Rand Paul

Since this is all over the Internets today:

Rand Paul, son of Ron Paul, the new GOP Candidate for the open Senate seat in Kentucky, went on NPR and Rachel Maddow (and other, lesser-known places) and articulated his pure Libertarian position on the Civil Rights Act. He does not believe the Government should interfere with private enterprise and tell privately held companies who they can hire or who they can do business with. Thus, turning away black people from the Woolsworth’s counters is okay. He wouldn’t personally go to Woolsworth’s if they did but if Woolsworth’s didn’t want to serve black people or hire black people simply because they’re black, he’s good with that because Government does not have a right to interfere with private free markets and individual freedom.

People started digging and discovered — amazing! — Rand Paul’s very internally consistent Libertarian philosophy right out of the Fountainhead. Surprise!  A guy named after Ayn Rand is a devotee!*

I’m a little disappointed he’s now backing off on his statements. It’s too bad. I love Victoriana! His platform is great for 1880! Yay 1880! Yay Steampunk!

His articulated position is not one of racism  — and I sincerely doubt he is a racist — but he is standing on ideology on a specific position: to be Truly Free, men have the right to be terrible to the rest of mankind without Government interference on their own recognizance and should pay whatever price society exacts. The problem is both a lack of context and a lack of history. First, society doesn’t exact a price from racial discrimination. Otherwise we wouldn’t have needed the Civil Rights Act.** Second, the Supreme Court of the 1880s and 1890s upheld this purely Libertarian notion of freedom on multiple occasions in all sorts of areas — you can thank the Supreme Court of the 1880s for the whole Corporations are People nonsense. Most notably, Plessy vs. Ferguson (1896) upheld the distinct rights of private enterprise (and, granted, the state, since this was about segregation laws in the state of Louisiana) to segregate at will. Hey, the decision says, black people can go make awesome stuff just like white people. You’re just not applying yourself! Stop your whining and go make awesome stuff!
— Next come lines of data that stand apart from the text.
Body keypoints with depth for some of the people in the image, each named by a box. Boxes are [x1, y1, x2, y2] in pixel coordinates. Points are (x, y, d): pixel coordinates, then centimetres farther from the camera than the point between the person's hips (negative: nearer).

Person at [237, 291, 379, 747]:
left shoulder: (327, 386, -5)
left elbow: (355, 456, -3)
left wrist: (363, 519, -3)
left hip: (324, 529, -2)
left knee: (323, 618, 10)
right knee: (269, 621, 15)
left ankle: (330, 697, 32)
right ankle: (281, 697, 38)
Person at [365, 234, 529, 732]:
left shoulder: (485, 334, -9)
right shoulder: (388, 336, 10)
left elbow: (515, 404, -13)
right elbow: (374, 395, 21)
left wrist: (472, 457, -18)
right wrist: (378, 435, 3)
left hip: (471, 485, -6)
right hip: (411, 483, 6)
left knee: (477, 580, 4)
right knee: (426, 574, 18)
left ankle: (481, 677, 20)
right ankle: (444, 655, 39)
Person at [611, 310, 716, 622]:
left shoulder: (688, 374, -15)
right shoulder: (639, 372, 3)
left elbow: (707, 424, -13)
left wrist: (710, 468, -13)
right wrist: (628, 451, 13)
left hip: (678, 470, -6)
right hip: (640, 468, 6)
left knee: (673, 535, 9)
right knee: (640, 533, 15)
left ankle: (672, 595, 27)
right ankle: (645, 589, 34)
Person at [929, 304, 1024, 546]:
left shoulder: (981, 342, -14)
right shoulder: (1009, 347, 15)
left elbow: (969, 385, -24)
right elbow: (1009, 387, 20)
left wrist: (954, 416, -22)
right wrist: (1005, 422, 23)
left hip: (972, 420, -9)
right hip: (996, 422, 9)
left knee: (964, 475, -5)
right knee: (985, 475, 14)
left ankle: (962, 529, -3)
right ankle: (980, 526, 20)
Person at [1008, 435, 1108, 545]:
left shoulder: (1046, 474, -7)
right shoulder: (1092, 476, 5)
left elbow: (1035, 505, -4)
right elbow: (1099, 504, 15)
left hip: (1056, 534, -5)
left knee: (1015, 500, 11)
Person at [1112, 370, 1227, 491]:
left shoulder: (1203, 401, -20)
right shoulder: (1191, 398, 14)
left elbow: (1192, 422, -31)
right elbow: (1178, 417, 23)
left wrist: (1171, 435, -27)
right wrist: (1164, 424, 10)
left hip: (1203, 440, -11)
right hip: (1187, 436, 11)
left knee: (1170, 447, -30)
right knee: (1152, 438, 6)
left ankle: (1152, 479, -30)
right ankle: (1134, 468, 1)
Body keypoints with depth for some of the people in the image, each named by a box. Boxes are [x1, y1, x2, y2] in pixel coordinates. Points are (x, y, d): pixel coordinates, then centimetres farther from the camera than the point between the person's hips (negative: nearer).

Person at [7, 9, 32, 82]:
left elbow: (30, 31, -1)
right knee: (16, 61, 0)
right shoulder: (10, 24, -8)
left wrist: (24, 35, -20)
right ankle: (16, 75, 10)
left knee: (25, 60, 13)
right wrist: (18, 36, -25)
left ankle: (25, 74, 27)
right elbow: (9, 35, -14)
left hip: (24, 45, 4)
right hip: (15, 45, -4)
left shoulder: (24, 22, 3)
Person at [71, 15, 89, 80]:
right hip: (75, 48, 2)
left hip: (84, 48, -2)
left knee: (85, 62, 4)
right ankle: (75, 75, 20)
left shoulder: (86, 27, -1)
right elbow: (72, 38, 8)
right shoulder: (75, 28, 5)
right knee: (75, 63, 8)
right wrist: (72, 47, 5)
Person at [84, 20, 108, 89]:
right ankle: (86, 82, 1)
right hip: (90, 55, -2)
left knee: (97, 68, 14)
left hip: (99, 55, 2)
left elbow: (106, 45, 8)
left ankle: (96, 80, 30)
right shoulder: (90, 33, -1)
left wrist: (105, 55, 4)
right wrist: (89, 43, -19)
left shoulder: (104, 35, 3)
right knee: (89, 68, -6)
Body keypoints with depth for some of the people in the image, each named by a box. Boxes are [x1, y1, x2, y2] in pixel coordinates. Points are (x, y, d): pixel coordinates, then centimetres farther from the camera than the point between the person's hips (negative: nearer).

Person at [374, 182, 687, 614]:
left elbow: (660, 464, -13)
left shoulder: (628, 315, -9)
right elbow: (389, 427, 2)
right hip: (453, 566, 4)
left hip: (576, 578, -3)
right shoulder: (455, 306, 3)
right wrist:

What do you mean you can’t get a bank loan to start a business or buy a house or… The opinions are online and pretty entertaining reads. This was overturned by Brown vs. Board of Education which lead to the Civil Rights Movement and we are where we are today.

The problem is, in the real world of big-time politics in a system where whomever builds the biggest coalition between different voting blocks wins, running on an pure theoretical ideology based on a science fiction novel is going to run into operational problems. Purity of Ideology rarely gets one kissing babies and hugging old ladies and giving speeches at the VFW hall so he’s doing well to get this far. I am surprisingly cool with his internally held convictions and his loyalty to his internally consistent ideology — when he’s not busy running from it. It’s great that he at least has one which puts him above other politicians. He simply shouldn’t be surprised when people, after listening to him, go: “…. what? Can you say that again?”

* Maybe he got his copy from someone on Mad Men!
** This is the core point I think Dr. Paul missed. There’s all sorts of things to unpack here but the 100 years between the end of the Civil War and the passing of the Civil Rights Act was not exactly a free market paradise and ultimately, the Government forced down a fairness as part of the rules of the road. Agree or not, this was the point.  We gloss over the 1870s-1910, the core of this period, in our history books.  Perhaps deliberately.